Centering Equity in Long-Term Services and Supports

A Primer on Financing Models

The American long-term services and supports (LTSS) system perpetuates existing racial, gender, age, and ability inequities.

Older adults and people with disabilities are forced to impoverish themselves to qualify for the Medicaid LTSS coverage they need. Direct care workers make poverty-level wages that prevent them from earning a living. And family caregivers often must sacrifice their own financial security and health in order to care for their loved ones. The devaluation of these populations within our LTSS system prevents the growth of generational wealth—a primary source of wealth in the U.S.1—and has long-term negative effects on the health and happiness of LTSS consumers, direct care workers, and family caregivers.

Policymakers must explore financing models that create a more equitable LTSS system while meeting the political realities of their environments—whether the model is implemented at a state or federal level. Four models include:

PRIVATE LTSS INSURANCE: Private insurance companies provide coverage to individuals who pay premiums. This model tends to exclude lower-income individuals who cannot afford the premiums.

SAFETY NET: The government provides LTSS coverage to individuals who fall below a certain income and asset level (as is done through the Medicaid program). This model can force those of moderate means who would not otherwise qualify to impoverish themselves to meet qualification thresholds.

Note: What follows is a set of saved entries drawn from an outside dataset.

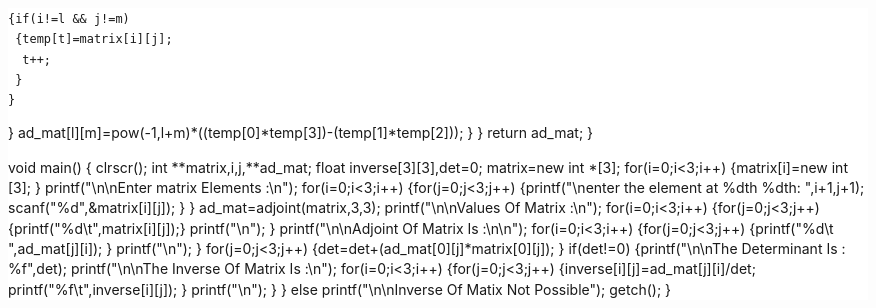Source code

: 	{if(i!=l && j!=m)
	 {temp[t]=matrix[i][j];
	  t++;
	 }
	}
   }
   ad_mat[l][m]=pow(-1,l+m)*((temp[0]*temp[3])-(temp[1]*temp[2]));
  }
  }
  return ad_mat;
}

void main()
{
 clrscr();
 int **matrix,i,j,**ad_mat;
 float inverse[3][3],det=0;
 matrix=new int *[3];
 for(i=0;i<3;i++)
 {matrix[i]=new int [3];
 }
 printf("\n\nEnter matrix Elements :\n");
 for(i=0;i<3;i++)
 {for(j=0;j<3;j++)
  {printf("\nenter the element at %dth %dth: ",i+1,j+1);
   scanf("%d",&matrix[i][j]);
  }
 }
 ad_mat=adjoint(matrix,3,3);
 printf("\n\nValues Of Matrix :\n");
 for(i=0;i<3;i++)
 {for(j=0;j<3;j++)
  {printf("%d\t",matrix[i][j]);}
  printf("\n");
 }
 printf("\n\nAdjoint Of Matrix Is :\n\n");
 for(i=0;i<3;i++)
 {for(j=0;j<3;j++)
  {printf("%d\t ",ad_mat[j][i]);
	}
   printf("\n");
  }
 for(j=0;j<3;j++)
 {det=det+(ad_mat[0][j]*matrix[0][j]);
 }
 if(det!=0)
 {printf("\n\nThe Determinant Is : %f",det);
  printf("\n\nThe Inverse Of Matrix Is :\n");
  for(i=0;i<3;i++)
  {for(j=0;j<3;j++)
   {inverse[i][j]=ad_mat[j][i]/det;
	printf("%f\t",inverse[i][j]);
	}
   printf("\n");
   }
  }
 else
 printf("\n\nInverse Of Matix Not Possible");
 getch();
 }
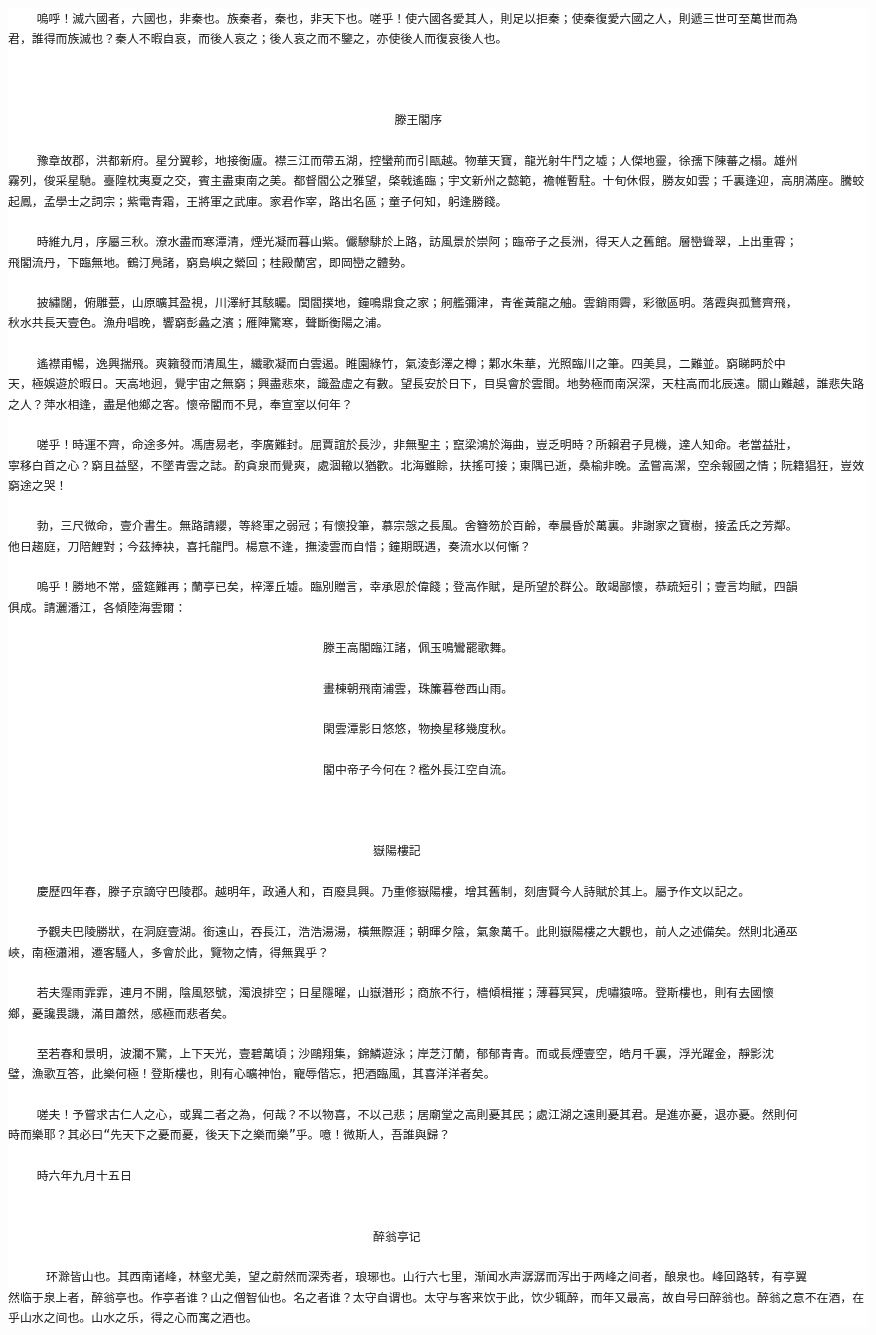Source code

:		嗚呼！滅六國者，六國也，非秦也。族秦者，秦也，非天下也。嗟乎！使六國各愛其人，則足以拒秦；使秦復愛六國之人，則遞三世可至萬世而為
	君，誰得而族滅也？秦人不暇自哀，而後人哀之；後人哀之而不鑒之，亦使後人而復哀後人也。 



														  滕王閣序

		豫章故郡，洪都新府。星分翼軫，地接衡廬。襟三江而帶五湖，控蠻荊而引甌越。物華天寶，龍光射牛鬥之墟；人傑地靈，徐孺下陳蕃之榻。雄州
	霧列，俊采星馳。臺隍枕夷夏之交，賓主盡東南之美。都督閻公之雅望，棨戟遙臨；宇文新州之懿範，襜帷暫駐。十旬休假，勝友如雲；千裏逢迎，高朋滿座。騰蛟起鳳，孟學士之詞宗；紫電青霜，王將軍之武庫。家君作宰，路出名區；童子何知，躬逢勝餞。
	
		時維九月，序屬三秋。潦水盡而寒潭清，煙光凝而暮山紫。儼驂騑於上路，訪風景於崇阿；臨帝子之長洲，得天人之舊館。層巒聳翠，上出重霄；
	飛閣流丹，下臨無地。鶴汀鳧諸，窮島嶼之縈回；桂殿蘭宮，即岡巒之體勢。
	
		披繡闥，俯雕甍，山原曠其盈視，川澤紆其駭矚。閭閻撲地，鐘鳴鼎食之家；舸艦彌津，青雀黃龍之舳。雲銷雨霽，彩徹區明。落霞與孤鶩齊飛，
	秋水共長天壹色。漁舟唱晚，響窮彭蠡之濱；雁陣驚寒，聲斷衡陽之浦。
	
		遙襟甫暢，逸興揣飛。爽籟發而清風生，纖歌凝而白雲遏。睢園綠竹，氣淩彭澤之樽；鄴水朱華，光照臨川之筆。四美具，二難並。窮睇眄於中
	天，極娛遊於暇日。天高地迥，覺宇宙之無窮；興盡悲來，識盈虛之有數。望長安於日下，目吳會於雲間。地勢極而南溟深，天柱高而北辰遠。關山難越，誰悲失路之人？萍水相逢，盡是他鄉之客。懷帝閽而不見，奉宣室以何年？
	
		嗟乎！時運不齊，命途多舛。馮唐易老，李廣難封。屈賈誼於長沙，非無聖主；竄梁鴻於海曲，豈乏明時？所賴君子見機，達人知命。老當益壯，
	寧移白首之心？窮且益堅，不墜青雲之誌。酌貪泉而覺爽，處涸轍以猶歡。北海雖賒，扶搖可接；東隅已逝，桑榆非晚。孟嘗高潔，空余報國之情；阮籍猖狂，豈效窮途之哭！
	
		勃，三尺微命，壹介書生。無路請纓，等終軍之弱冠；有懷投筆，慕宗愨之長風。舍簪笏於百齡，奉晨昏於萬裏。非謝家之寶樹，接孟氏之芳鄰。
	他日趨庭，刀陪鯉對；今茲捧袂，喜托龍門。楊意不逢，撫淩雲而自惜；鐘期既遇，奏流水以何慚？
	
		嗚乎！勝地不常，盛筵難再；蘭亭已矣，梓澤丘墟。臨別贈言，幸承恩於偉餞；登高作賦，是所望於群公。敢竭鄙懷，恭疏短引；壹言均賦，四韻
	俱成。請灑潘江，各傾陸海雲爾：
	
											    滕王高閣臨江諸，佩玉鳴鸞罷歌舞。
	
												畫棟朝飛南浦雲，珠簾暮卷西山雨。
	
												閑雲潭影日悠悠，物換星移幾度秋。
	
												閣中帝子今何在？檻外長江空自流。 



													   嶽陽樓記

		慶歷四年春，滕子京謫守巴陵郡。越明年，政通人和，百廢具興。乃重修嶽陽樓，增其舊制，刻唐賢今人詩賦於其上。屬予作文以記之。

		予觀夫巴陵勝狀，在洞庭壹湖。銜遠山，吞長江，浩浩湯湯，橫無際涯；朝暉夕陰，氣象萬千。此則嶽陽樓之大觀也，前人之述備矣。然則北通巫
	峽，南極瀟湘，遷客騷人，多會於此，覽物之情，得無異乎？

		若夫霪雨霏霏，連月不開，陰風怒號，濁浪排空；日星隱曜，山嶽潛形；商旅不行，檣傾楫摧；薄暮冥冥，虎嘯猿啼。登斯樓也，則有去國懷
	鄉，憂讒畏譏，滿目蕭然，感極而悲者矣。

		至若春和景明，波瀾不驚，上下天光，壹碧萬頃；沙鷗翔集，錦鱗遊泳；岸芝汀蘭，郁郁青青。而或長煙壹空，皓月千裏，浮光躍金，靜影沈
	璧，漁歌互答，此樂何極！登斯樓也，則有心曠神怡，寵辱偕忘，把酒臨風，其喜洋洋者矣。

		嗟夫！予嘗求古仁人之心，或異二者之為，何哉？不以物喜，不以己悲；居廟堂之高則憂其民；處江湖之遠則憂其君。是進亦憂，退亦憂。然則何
	時而樂耶？其必曰“先天下之憂而憂，後天下之樂而樂”乎。噫！微斯人，吾誰與歸？
	
		時六年九月十五日


													   醉翁亭记

	　　	环滁皆山也。其西南诸峰，林壑尤美，望之蔚然而深秀者，琅琊也。山行六七里，渐闻水声潺潺而泻出于两峰之间者，酿泉也。峰回路转，有亭翼
	然临于泉上者，醉翁亭也。作亭者谁？山之僧智仙也。名之者谁？太守自谓也。太守与客来饮于此，饮少辄醉，而年又最高，故自号曰醉翁也。醉翁之意不在酒，在乎山水之间也。山水之乐，得之心而寓之酒也。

SOCIAL INSURANCE: Individuals contribute taxes toward a government-run program through which they can access benefits as needed. While this model can work well for older adults who have had time to pay into the program, it does not always meet the needs of younger people with disabilities.

UNIVERSAL COVERAGE: The government provides LTSS coverage to all who need it. Generally financed through general revenues and taxes, this model is the most expensive to maintain but also tends to be the most equitable.

While each model has its pros and cons, policymakers must center equity considerations when choosing one. No matter which model is used, a more equitable financing system is essential to support the millions of Americans who rely upon this system.